Re: Two pass XSLT, was [xsl] nested templates?

Subject: Re: Two pass XSLT, was [xsl] nested templates?
From: "Thomas B. Passin" <tpassin@xxxxxxxxxxxx>
Date: Tue, 22 May 2001 10:21:54 -0400
[Kurt Cagle]

> As an academic exercise, I've written two pass XSLT routines that generate
> XSLT dynamically from a "pseudo" XSL source, and
> have found an interesting phenomenon. Even taking into account the fact
that
> a two pass system is likely to be less efficient than a one pass system,
it
> added a fair amount of value. You could make XSLT more procedural this way
> (for instance, by creating an <xsl:for-index> loop), you could make
certain
> constructs such as arrays more like their C++ and Java breathren, you
could
> (with a fair amount of work) implement functional XPath notation for
called
> templates, and could create create conditional imports, all necessary
> conditions for building a larger scale framework.
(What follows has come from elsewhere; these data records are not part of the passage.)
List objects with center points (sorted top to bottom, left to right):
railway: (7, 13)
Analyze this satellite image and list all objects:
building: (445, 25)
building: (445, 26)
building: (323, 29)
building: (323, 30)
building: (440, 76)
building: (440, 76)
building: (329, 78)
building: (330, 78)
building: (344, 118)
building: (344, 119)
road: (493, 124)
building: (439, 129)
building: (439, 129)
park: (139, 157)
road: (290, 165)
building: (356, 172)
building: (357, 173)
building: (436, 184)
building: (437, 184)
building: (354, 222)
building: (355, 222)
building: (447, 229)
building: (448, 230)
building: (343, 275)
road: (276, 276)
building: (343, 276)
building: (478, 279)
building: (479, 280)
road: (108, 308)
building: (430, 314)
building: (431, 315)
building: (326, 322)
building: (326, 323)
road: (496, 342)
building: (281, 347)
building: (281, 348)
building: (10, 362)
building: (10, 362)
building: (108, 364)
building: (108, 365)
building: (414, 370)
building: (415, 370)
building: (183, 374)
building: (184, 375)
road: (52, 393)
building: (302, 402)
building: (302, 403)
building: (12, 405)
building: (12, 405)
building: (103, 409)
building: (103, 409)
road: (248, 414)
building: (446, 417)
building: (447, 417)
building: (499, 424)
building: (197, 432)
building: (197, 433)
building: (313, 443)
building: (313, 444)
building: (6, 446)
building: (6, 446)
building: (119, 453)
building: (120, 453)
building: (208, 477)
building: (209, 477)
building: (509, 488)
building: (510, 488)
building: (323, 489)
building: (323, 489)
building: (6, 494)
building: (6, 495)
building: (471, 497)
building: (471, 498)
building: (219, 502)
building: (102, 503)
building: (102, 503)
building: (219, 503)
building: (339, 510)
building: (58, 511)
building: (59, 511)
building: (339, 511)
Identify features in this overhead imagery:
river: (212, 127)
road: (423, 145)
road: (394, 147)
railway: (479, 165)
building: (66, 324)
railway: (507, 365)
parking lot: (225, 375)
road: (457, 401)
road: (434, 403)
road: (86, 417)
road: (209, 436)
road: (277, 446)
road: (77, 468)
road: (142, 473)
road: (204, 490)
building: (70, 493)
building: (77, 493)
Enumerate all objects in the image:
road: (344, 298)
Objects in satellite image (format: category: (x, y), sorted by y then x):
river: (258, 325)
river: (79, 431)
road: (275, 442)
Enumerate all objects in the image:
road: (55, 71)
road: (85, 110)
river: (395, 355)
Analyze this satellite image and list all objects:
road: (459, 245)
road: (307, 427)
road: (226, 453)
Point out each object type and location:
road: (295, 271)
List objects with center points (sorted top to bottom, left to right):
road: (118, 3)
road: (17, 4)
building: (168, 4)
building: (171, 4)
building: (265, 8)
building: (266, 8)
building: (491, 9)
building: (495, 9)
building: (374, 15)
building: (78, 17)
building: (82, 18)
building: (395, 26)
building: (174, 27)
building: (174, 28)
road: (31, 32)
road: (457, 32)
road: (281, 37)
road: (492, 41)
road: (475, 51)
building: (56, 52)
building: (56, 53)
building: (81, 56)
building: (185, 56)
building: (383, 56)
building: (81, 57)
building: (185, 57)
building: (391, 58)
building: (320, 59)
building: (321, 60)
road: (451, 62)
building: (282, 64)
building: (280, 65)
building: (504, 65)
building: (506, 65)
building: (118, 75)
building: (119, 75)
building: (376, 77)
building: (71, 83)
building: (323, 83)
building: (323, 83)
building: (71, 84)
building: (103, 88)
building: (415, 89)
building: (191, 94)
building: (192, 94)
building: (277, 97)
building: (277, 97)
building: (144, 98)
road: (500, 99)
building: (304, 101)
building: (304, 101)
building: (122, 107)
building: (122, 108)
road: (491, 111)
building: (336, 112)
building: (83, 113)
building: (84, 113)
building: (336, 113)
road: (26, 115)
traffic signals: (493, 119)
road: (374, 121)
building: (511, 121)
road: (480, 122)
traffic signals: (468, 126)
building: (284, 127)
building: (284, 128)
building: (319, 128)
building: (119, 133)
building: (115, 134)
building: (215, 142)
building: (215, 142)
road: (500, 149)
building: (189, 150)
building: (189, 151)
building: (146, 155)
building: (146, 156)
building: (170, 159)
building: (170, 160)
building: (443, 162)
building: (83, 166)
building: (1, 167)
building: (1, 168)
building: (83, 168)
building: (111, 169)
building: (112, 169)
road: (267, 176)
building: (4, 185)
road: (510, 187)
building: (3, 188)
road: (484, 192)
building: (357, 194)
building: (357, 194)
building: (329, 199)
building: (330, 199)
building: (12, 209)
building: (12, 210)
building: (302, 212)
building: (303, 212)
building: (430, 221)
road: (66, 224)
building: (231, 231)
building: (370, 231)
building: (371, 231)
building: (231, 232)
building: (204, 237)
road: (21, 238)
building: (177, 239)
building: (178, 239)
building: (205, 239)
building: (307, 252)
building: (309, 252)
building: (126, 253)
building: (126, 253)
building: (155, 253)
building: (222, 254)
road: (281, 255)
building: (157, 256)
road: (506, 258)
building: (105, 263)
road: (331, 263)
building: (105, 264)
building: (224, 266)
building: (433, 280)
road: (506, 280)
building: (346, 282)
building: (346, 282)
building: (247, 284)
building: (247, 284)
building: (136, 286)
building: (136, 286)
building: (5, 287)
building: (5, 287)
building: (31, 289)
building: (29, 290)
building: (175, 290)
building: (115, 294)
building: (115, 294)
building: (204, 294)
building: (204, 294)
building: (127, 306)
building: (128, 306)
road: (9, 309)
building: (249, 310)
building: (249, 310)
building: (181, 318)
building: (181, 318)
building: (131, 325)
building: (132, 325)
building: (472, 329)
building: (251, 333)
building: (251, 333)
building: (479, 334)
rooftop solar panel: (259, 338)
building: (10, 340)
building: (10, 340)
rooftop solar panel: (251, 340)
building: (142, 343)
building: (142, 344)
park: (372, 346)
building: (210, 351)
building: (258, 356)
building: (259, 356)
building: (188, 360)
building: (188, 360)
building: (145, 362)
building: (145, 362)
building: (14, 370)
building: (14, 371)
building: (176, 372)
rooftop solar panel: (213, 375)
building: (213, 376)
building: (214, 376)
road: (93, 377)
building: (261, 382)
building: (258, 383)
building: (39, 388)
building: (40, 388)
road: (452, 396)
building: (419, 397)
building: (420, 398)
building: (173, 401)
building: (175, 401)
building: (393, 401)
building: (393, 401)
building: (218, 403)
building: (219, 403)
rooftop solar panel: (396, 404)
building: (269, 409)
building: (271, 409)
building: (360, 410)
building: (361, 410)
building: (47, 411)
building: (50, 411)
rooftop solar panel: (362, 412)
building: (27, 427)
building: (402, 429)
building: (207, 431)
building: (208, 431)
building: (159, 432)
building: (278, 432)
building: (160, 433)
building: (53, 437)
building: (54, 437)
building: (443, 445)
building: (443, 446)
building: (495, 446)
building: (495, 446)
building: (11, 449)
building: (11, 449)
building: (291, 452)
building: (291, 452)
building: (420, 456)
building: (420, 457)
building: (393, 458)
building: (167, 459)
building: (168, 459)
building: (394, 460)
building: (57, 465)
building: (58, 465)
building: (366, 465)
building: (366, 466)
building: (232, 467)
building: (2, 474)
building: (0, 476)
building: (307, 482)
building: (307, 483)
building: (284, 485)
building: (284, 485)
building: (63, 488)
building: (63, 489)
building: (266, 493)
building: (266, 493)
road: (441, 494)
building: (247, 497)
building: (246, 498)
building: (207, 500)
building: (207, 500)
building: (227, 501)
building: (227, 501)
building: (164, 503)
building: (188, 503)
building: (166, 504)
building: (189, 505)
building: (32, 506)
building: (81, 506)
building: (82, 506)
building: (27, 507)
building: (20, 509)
However, the source
schema
> that you had to use seemed a lot more complicated than just writing the
> transformation in the first place.
>
> Having said that, I don't think two pass XSLT is all that inefficient,
> comparatively speaking. The first pass is essentially analogous to a make
> file -- you are creating a stylesheet from a non-XSLT source, just as you
> would write a .java file from a .class file. The resultant file could be
> cached quite efficiently. The danger here is in design; you are creating a
> potentially generic stylesheet from another XML file, and as a
consequence,
> the design should be intelligent enough to ensure that data is still
> parameterized. Hmmm... some food for thought.
>
> Does anyone else have any thoughts on this?
>

Well, it's basically a program-generator, isn't it?  This means the problem
domain has to be especially well-defined and controlled, as does the output
domain.  Schematron would be an example, I suppose.  To me, this suggests
that the source xml for the first pass should be relatively simple, because
it's hard (for most of us humans) to keep all the details of two successive
transformations in mind.

This suggests that most of the complexity should be abstracted away from the
first stylesheet and the input xml, and parameters could be one way to do
this.  The first pass would do most of the work of assembling everything and
the second would do handle most of the details and complexity.